At lunch, Buzz looked at the menu above the heads of the cashiers, deciding between several different kinds of bread and several different kinds of dressing and several different kinds of vegetables he could put on his sandwich, making all the decisions before he got up to the bored looking heavy-set woman who recognized him but didn’t know his name, although he knew hers. 

“I’ll have the Italian bread,” he told her, and reflected on how they hadn’t offered that kind of bread last week but they did now.

Throughout the afternoon Buzz was distracted with his thoughts about the Not There There Rock, and he didn’t really pay attention to what the people told him, clicking things on his computer and saving the results almost automatically white black employed unemployed 53 years old 27 years old married single divorced kids no kids.  For a while, he imagined that he was the Mars Rover, that there was a delay between when he told his hands to do something and when they did something, he would try to remember the answers to the questions and enter them 10, 15 seconds later, but he was getting lost in the answers, couldn’t keep track, and didn’t want to get them wrong.  Somebody thought it was important to know how many 20-33 year olds with kids were seeking work, and so he wanted to get that information to that person.

During the afternoon break, when his autodialer gave him 15 minutes of peace, he looked up more about the lawsuit over the Mars rock.

“Did you see this?” he asked Peter in the next cubicle, leaning back.  Peter looked back at him quizzically, sipping at his soda.  “This guy is suing NASA to try to get them to prove that the rock isn’t a rock but it’s a kind of mushroom.”

Peter shrugged.  “It takes all kinds,” he said.

Buzz put more onto his blog, adding the part about the rock maybe being a mushroom and how the lawsuit guy thought that NASA was secretly trying to seed Mars with life through cryogenically frozen specimens it was now dropping onto the planet from the rover.

Then he made 72 more phone calls before it was 5:00 and his autodialer stopped.  No overtime this week.  He grabbed his bag and shut down his computer, put the headset onto the desk, and looked at Peter.

“What’re you doing tonight?” he asked.

It was Tuesday.

“Nothing much, I guess,” Peter said, and Buzz wondered about that expression as he stood outside the building, waving to Peter as Peter got into his old car, while Buzz waited for the 5:20 bus.  Nothing much.

Buzz got off at the library, which would be open until 9 p.m.  He took the books from his bag, dropped them into the return slot, smiled back at the college-aged girl behind the desk who smiled at him as he came in, and went to the computer area, where he was able to get on a computer right away.

He was going to read about the Mars rock but he read instead a newer article about the UFO seen on Mars, a photo from Mars that this time showed a streak of light in the air that was, officially, an unidentified object so it was a UFO even though UFO to everyone meant flying saucer, Buzz knew, if you said “UFO” you meant it was a spaceship or something, not just something in the sky that you couldn’t identify.

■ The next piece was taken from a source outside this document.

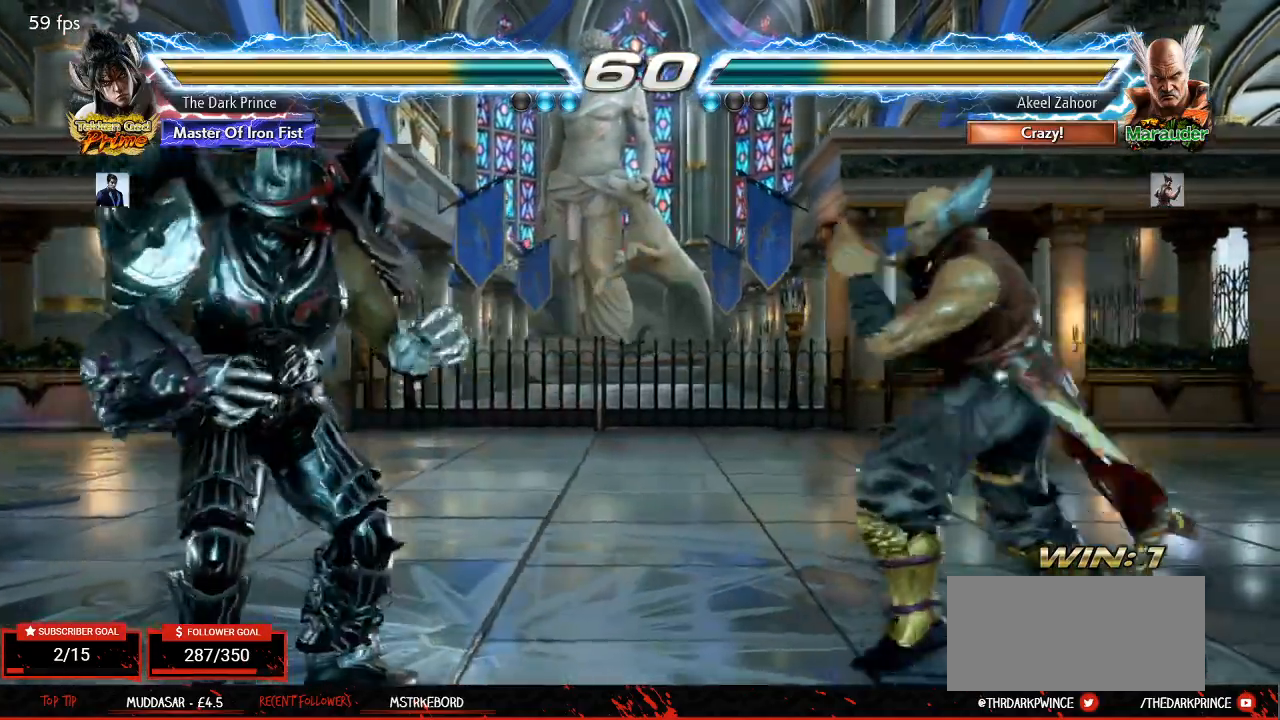
{"dt_ms": 1000, "buttons": [], "left_stick": "center"}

His phone vibrated in his pocket and he took it out. He answered it, quietly, as he got up from his computer and went over to the area where talking was allowed.  Libraries, when he’d been a kid, didn’t allow any kind of talking.  Now, you could eat in them, which seemed weird, eating in a library.

“Hey,” he said.

“Are you coming home?” Jessie asked him.

“Yeah, I wanted to look something up quick,”

“Dinner’s going to get cold.”

“Sorry. I’m at the library.”

“OK,” Jessie sighed.  “How long?”

“A few more minutes?”

“OK,” she said again, this time without the sigh, and Buzz said he loved her and put away the phone and went back to his computer.

It was more than a few minutes, it was 30 minutes, he finished up reading about the UFO and finished writing a blog post about the Mars rock and the lawsuit and the UFO and speculating on what it would be like if the Rover really was there to seed Mars with life, noting that because the Rover was so small that would be a REALLY long project if that was the goal, and then he went outside and flipped through the new books he’d checked out while he waited for the 6:45 bus.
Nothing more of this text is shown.